Having read that little blurb, I will probably read the rest of the essay. I agree that Price's analysis of Genesis in the essay is very brief. But, it does go along with the excerpt from Levi-Strauss:

As soon as I read Levi-Strauss’s analysis of the Oedipus Cycle, it was immediately obvious to me that the Garden of Eden story in Genesis chapters 2-4 evidences exactly the same deep-structural agenda. To make a long story short, there is first the ominous denial of humanity’s earthborn origin. Remember, God causes all the animals, plants, and the man to emerge from the ground. All is thus far harmonious. But then he introduces human-from-human origin, as Adam gives birth to Eve, and the two defy God’s ban on sexual procreation, which eventuates in Cain’s birth. Then everything goes to hell fast. Humanity is alienated from the ground, which will yield food only with difficulty. Cain kills his brother and is exiled from the ground he had tilled, forced to be a nomad. Humans slaughter animals for their skins for the first time.
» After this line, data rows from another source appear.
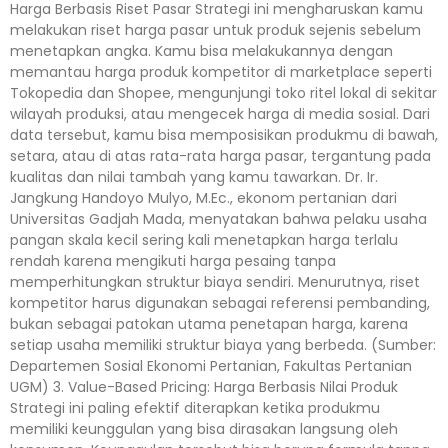
Harga Berbasis Riset Pasar Strategi ini mengharuskan kamu
melakukan riset harga pasar untuk produk sejenis sebelum
menetapkan angka. Kamu bisa melakukannya dengan
memantau harga produk kompetitor di marketplace seperti
Tokopedia dan Shopee, mengunjungi toko ritel lokal di sekitar
wilayah produksi, atau mengecek harga di media sosial. Dari
data tersebut, kamu bisa memposisikan produkmu di bawah,
setara, atau di atas rata-rata harga pasar, tergantung pada
kualitas dan nilai tambah yang kamu tawarkan. Dr. Ir.
Jangkung Handoyo Mulyo, M.Ec., ekonom pertanian dari
Universitas Gadjah Mada, menyatakan bahwa pelaku usaha
pangan skala kecil sering kali menetapkan harga terlalu
rendah karena mengikuti harga pesaing tanpa
memperhitungkan struktur biaya sendiri. Menurutnya, riset
kompetitor harus digunakan sebagai referensi pembanding,
bukan sebagai patokan utama penetapan harga, karena
setiap usaha memiliki struktur biaya yang berbeda. (Sumber:
Departemen Sosial Ekonomi Pertanian, Fakultas Pertanian
UGM) 3. Value-Based Pricing: Harga Berbasis Nilai Produk
Strategi ini paling efektif diterapkan ketika produkmu
memiliki keunggulan yang bisa dirasakan langsung oleh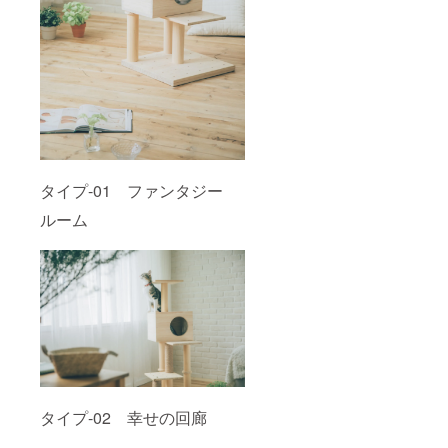
タイプ-01 ファンタジー
ルーム
タイプ-02 幸せの回廊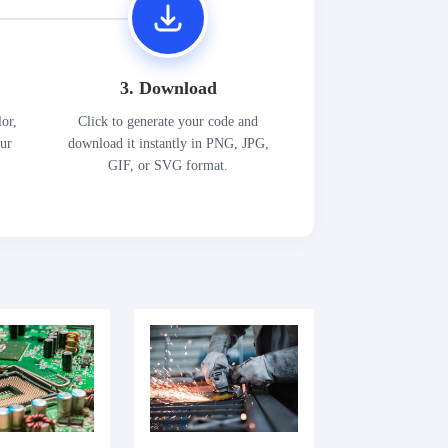
3. Download
lor,
Click to generate your code and
our
download it instantly in PNG, JPG,
GIF, or SVG format.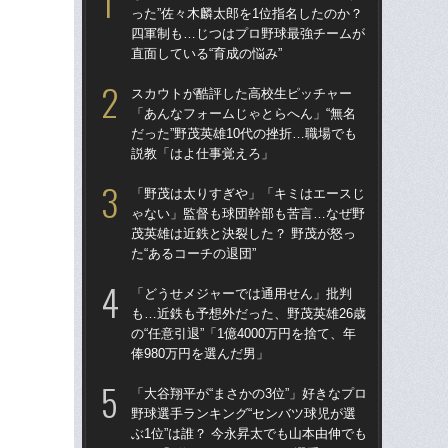
った”佐々木麟太郎を1位指名したのか？
った
四軍制も…じつはプロ野球最強チームが
四
直面している“育成の悩み”
直面
スカウトが酷評した高校生ピッチャー
ス
「あんなフォームじゃとらへん」“無名
「あ
だった”野茂英雄10代の挫折…職場でも
だっ
説教「はよ仕事覚えろ」
説
「野茂は太りすぎや」「キミはエースじ
「
ゃない」監督も球団幹部も苦言…なぜ野
ゃ
茂英雄は近鉄と決裂した？ 野茂が怒っ
茂英
た“あるコーチの退団”
た“
「どうせメジャーでは通用せん」批判
「
も…近鉄も予想外だった、野茂英雄26歳
ッ
の“任意引退”「1億4000万円を捨て、年
は黒
俸980万円を選んだ男」
平
「大谷翔平が“まさかの3位”」好きなプロ
「
野球選手ランキング“センバツ球児が選
も…
ぶ1位”は誰？ 今永昇太でも山本由伸でも
の“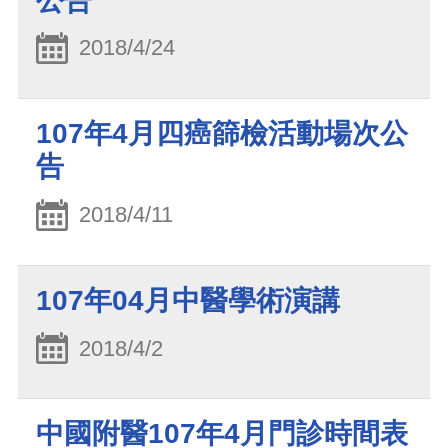
公告
2018/4/24
107年4月四癌篩檢活動場次公
告
2018/4/11
107年04月中醫學術演講
2018/4/2
中國附醫107年4月門診時間表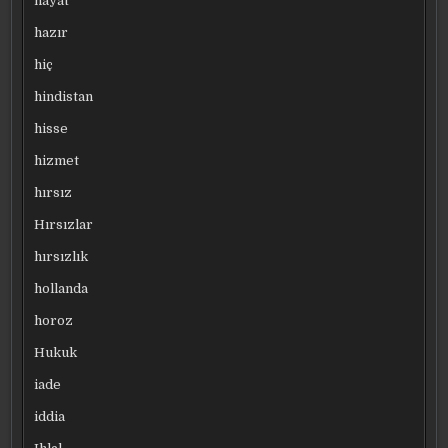
hayat
hazır
hiç
hindistan
hisse
hizmet
hırsız
Hırsızlar
hırsızlık
hollanda
horoz
Hukuk
iade
iddia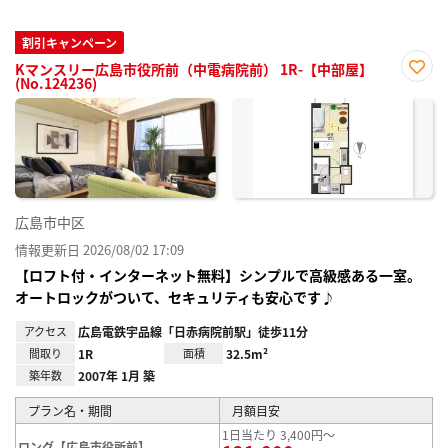
割引キャンペーン
Kマンスリー広島市役所前（中電病院前） 1R-【中部屋】
(No.124236)
お気
に入
り登
録
広島市中区
情報更新日 2026/08/02 17:09
【ロフト付・インターネット無料】シンプルで高級感ある一室。
オートロックがついて、セキュリティも安心です♪
アクセス
広島電鉄宇品線「日赤病院前駅」徒歩11分
間取り
1R
面積
32.5m²
築年数
2007年 1月 築
プラン名・期間
月額目安
1日当たり 3,400円～
ロング【広島市役所前】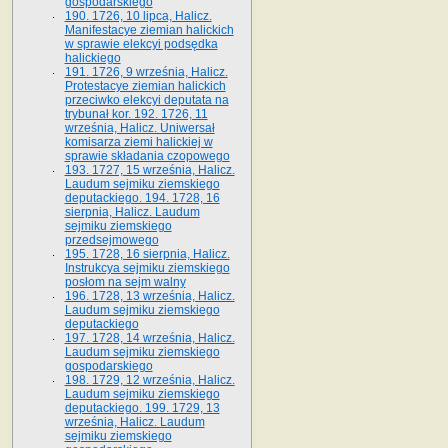
gospodarskiego
190. 1726, 10 lipca, Halicz.
Manifestacye ziemian halickich
w sprawie elekcyi podsędka
halickiego
191. 1726, 9 września, Halicz.
Protestacye ziemian halickich
przeciwko elekcyi deputata na
trybunał kor. 192. 1726, 11
września, Halicz. Uniwersał
komisarza ziemi halickiej w
sprawie składania czopowego
193. 1727, 15 września, Halicz.
Laudum sejmiku ziemskiego
deputackiego. 194. 1728, 16
sierpnia, Halicz. Laudum
sejmiku ziemskiego
przedsejmowego
195. 1728, 16 sierpnia, Halicz.
Instrukcya sejmiku ziemskiego
posłom na sejm walny
196. 1728, 13 września, Halicz.
Laudum sejmiku ziemskiego
deputackiego
197. 1728, 14 września, Halicz.
Laudum sejmiku ziemskiego
gospodarskiego
198. 1729, 12 września, Halicz.
Laudum sejmiku ziemskiego
deputackiego. 199. 1729, 13
września, Halicz. Laudum
sejmiku ziemskiego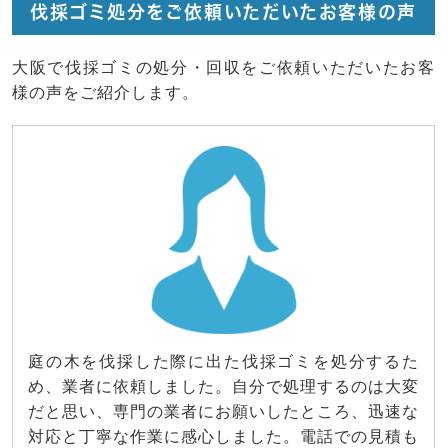
伐採ゴミ処分をご依頼いただいたお客様の声
大阪で伐採ゴミの処分・回収をご依頼いただいたお客
様の声をご紹介します。
庭の木を伐採した際に出た伐採ゴミを処分するた
め、業者に依頼しました。自分で処理するのは大変
だと思い、専門の業者にお願いしたところ、迅速な
対応と丁寧な作業に感心しました。電話での見積も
Cain under his alias Tubal-Cain invents weapons of war, and Lamech uses them to kill those who insult him. And so on. In the Book of Genesis, as in the Oedipus Cycle, we witness the anxiety of a psycho-cultural shift from belief in birth from the earth to belief in birth from humans like ourselves.


I would like to see more of this analysis.

I haven't had a chance to look at the reference from Bacon yet.